Mission, Benefits, Issues

Our Mission:

  • to enjoy suburban and urban yards as part of the natural ecosystem
  • to support native pollinators and wildlife
  • to create landscapes that take carbon out of the air
  • to minimize practices that put carbon into the air or use pesticides and herbicides
  • to create healthy water systems
  • to sustain and encourage native food sources

Benefits: Why do we care about transitioning our yards to native habitat?

  • A healthy native ecosystem supports native pollinators, which are needed to assure healthy and sustainable crops.
  • A native ecosystem, such as an Eastern Deciduous Forest or a meadow, sequesters more carbon than a lawn.
  • A native ecosystem, with its deeper root system than lawns, reduces water runoff and creates a healthier watershed and aquifer, costing less to obtain clean drinking water.
  • Herbaceous plants and trees, because of their greater leaf surface area, clean more pollutants from the air and give us more oxygen to breath than lawns.
  • Plant diversity protects against plant disease, leading to less use of pesticides and herbicides.
  • Native plantings, since they have evolved to fit the local climate and soil conditions, require less time and care.
  • Native plantings support the local native ecosystem, which in turn can provide us with food, pharmaceuticals and a sense of place. 
  • Many of the anticipated risks of climate change are associated with changes in biodiversity, such as infectious disease vectors or food resources.
  • Native plantings support more wildlife, giving us the joy of watching butterflies, birds and other co-inhabitants of our planet.
  • Native landscapes are more sustainable, meeting the needs of the present without compromising the ability of future generations to meet their needs.

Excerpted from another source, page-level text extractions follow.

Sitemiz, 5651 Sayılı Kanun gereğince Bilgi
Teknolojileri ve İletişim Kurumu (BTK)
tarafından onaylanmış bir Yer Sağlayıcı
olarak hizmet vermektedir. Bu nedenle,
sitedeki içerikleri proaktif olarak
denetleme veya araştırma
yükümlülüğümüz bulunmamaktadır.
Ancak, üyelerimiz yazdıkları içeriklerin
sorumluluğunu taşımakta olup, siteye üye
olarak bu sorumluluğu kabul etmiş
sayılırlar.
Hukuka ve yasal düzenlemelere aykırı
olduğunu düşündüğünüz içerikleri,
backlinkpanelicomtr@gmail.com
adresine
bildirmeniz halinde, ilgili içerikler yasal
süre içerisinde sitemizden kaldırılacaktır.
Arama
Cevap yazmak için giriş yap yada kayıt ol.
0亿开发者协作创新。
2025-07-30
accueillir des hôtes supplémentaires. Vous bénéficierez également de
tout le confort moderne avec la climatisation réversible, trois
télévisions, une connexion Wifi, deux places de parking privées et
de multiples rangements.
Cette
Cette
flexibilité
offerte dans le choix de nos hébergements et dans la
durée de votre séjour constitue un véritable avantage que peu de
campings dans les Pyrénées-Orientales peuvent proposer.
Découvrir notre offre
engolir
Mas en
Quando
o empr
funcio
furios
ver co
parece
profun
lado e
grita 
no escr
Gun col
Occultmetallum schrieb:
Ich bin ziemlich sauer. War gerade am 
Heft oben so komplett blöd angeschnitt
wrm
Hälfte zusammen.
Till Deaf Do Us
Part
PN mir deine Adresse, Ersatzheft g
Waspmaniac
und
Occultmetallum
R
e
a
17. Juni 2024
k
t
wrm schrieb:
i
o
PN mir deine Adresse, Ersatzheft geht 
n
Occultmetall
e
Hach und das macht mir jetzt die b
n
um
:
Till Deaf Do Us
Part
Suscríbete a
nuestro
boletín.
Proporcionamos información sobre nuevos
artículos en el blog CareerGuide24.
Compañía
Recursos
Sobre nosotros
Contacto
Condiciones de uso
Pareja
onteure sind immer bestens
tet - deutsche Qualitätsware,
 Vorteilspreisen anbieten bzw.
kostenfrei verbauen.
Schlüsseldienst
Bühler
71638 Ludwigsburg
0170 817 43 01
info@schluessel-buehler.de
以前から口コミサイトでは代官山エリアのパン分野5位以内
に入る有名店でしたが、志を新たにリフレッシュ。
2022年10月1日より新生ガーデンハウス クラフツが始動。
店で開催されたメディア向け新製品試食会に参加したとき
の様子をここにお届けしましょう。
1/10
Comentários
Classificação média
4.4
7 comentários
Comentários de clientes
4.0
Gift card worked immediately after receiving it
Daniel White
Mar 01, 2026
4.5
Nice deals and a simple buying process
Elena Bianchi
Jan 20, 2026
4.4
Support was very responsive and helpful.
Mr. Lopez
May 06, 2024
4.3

Suburban sprawl fragments the wild lands.  
    Solution:  Landscape suburban yards to increase the wildlife corridors, planting those species that provide food, nesting and shelter.
Buildings and roads create impervious surfaces.  
    Solutions: Use pervious surfaces, green roofs, rain gardens, rain barrels and other means to sequester the rainwater on site in order to provide a healthy aquifer for the wildlife and ourselves.
Use of herbicides, pesticides and antiquated gardening techniques poisons our land, water and wildlife and ourselves.
    Solutions: Use organic or other gardening practices that reduce reliance on chemicals.  Learn to identify native plants and only treat invasive/non-native plants as weeds.  Enjoy the insects in your garden, using insect predators to control the invasive or antagonistic insects.